Structural analysis of a sugar chain of polysaccharide has such a problem that it is difficult to separate and purify a sugar chain. This is caused by the following condition: An amount of a complex sugar chain to be studied is extremely small, and the sugar chain has various types of structures, but sugar itself does not have any marker group.
Conventionally, there has been widely known a method in which a fluorescence labeling group is introduced into a reducing end of a sugar chain of a saccharide so as to confirm analysis or identification of the saccharide with high sensitivity and high accuracy. The inventors of the present invention has developed a pyridylamination method in which a fluorescence labeling group is introduced into the reducing end of the saccharide. As illustrated in FIG. 4, the method is such that 2-aminopyridine serving as the fluorescence labeling group is introduced into the reducing end of the sugar chain so as to obtain the fluorescence-labeled saccharide (pyridylaminated sugar chain).
The analysis of the sugar chain which is carried out by using the pyridylaminated sugar chain has the following advantages.    (1) High sensitivity (detection of 1 fmol amount is possible)    (2) High stability (a pyridylaminated sugar chain prepared 10 years ago has currently no change in fluorescence intensity)    (3) High resolution (a combination with high-performance liquid chromatography (HPLC) allows 1000 sugar chains to be separated)    (4) High versatility (highly compatible with mass spectrometry (MS))    (5) Quantification is possible (only one portion is allowed to enter a single sugar chain)

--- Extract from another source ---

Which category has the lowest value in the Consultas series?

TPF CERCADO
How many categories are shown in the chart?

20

An example of the conventional pyridylamination method is as follows. First, 20 μl (micro litter: 1 μl corresponds to 10−9 m3) of 2-aminopyridine/acetic acid (552 mg/200 μl) is added to a sample containing a sugar chain, and the resultant is sufficiently stirred, and then is heated at 90° C. for 60 minutes. After the reaction, 70 μl of borane-dimethylamine complex/acetic acid/water (200 mg/80 μl/50 μl) is added thereto, and the resultant is sufficiently stirred, and then is heated at 80° C. for 35 minutes. After the reaction, extraction is carried out by using an organic solvent and foreign matters are removed by using a cation exchange resin, thereby obtaining a pyridylaminated sugar chain.
Further, preparation of a sample containing a sugar chain is carried out by liberating a sugar chain from a glycoprotein or the like. Roughly, there are two methods for liberating a sugar chain. One is a method adopting chemical reaction. The other is a method adopting enzyme reaction.

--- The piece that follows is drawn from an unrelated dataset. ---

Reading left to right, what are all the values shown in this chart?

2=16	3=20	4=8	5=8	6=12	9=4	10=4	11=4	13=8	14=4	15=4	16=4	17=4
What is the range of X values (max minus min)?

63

Herein, hydrazinolysis is described as the method for liberating an N-linked sugar chain from a glycoprotein through chemical reaction. The hydrazinolysis is as follows. As illustrated in FIG. 5 for example, a sample (glycoprotein) is sufficiently dried by lyophilisation or the like and the resultant is mixed with hydrazine anhydride so as to completely dissolve the sample. The resultant is heated at 100° C. for 10 hours. Thereafter, the hydrazine anhydride is distilled under reduced pressure, and a portion having an acetyl group desorped by the hydrazinolysis is acetylated again by using saturated sodium hydrogen carbonate aqueous solution and acetic anhydride, thereby liberating a sugar chain from the glycoprotein.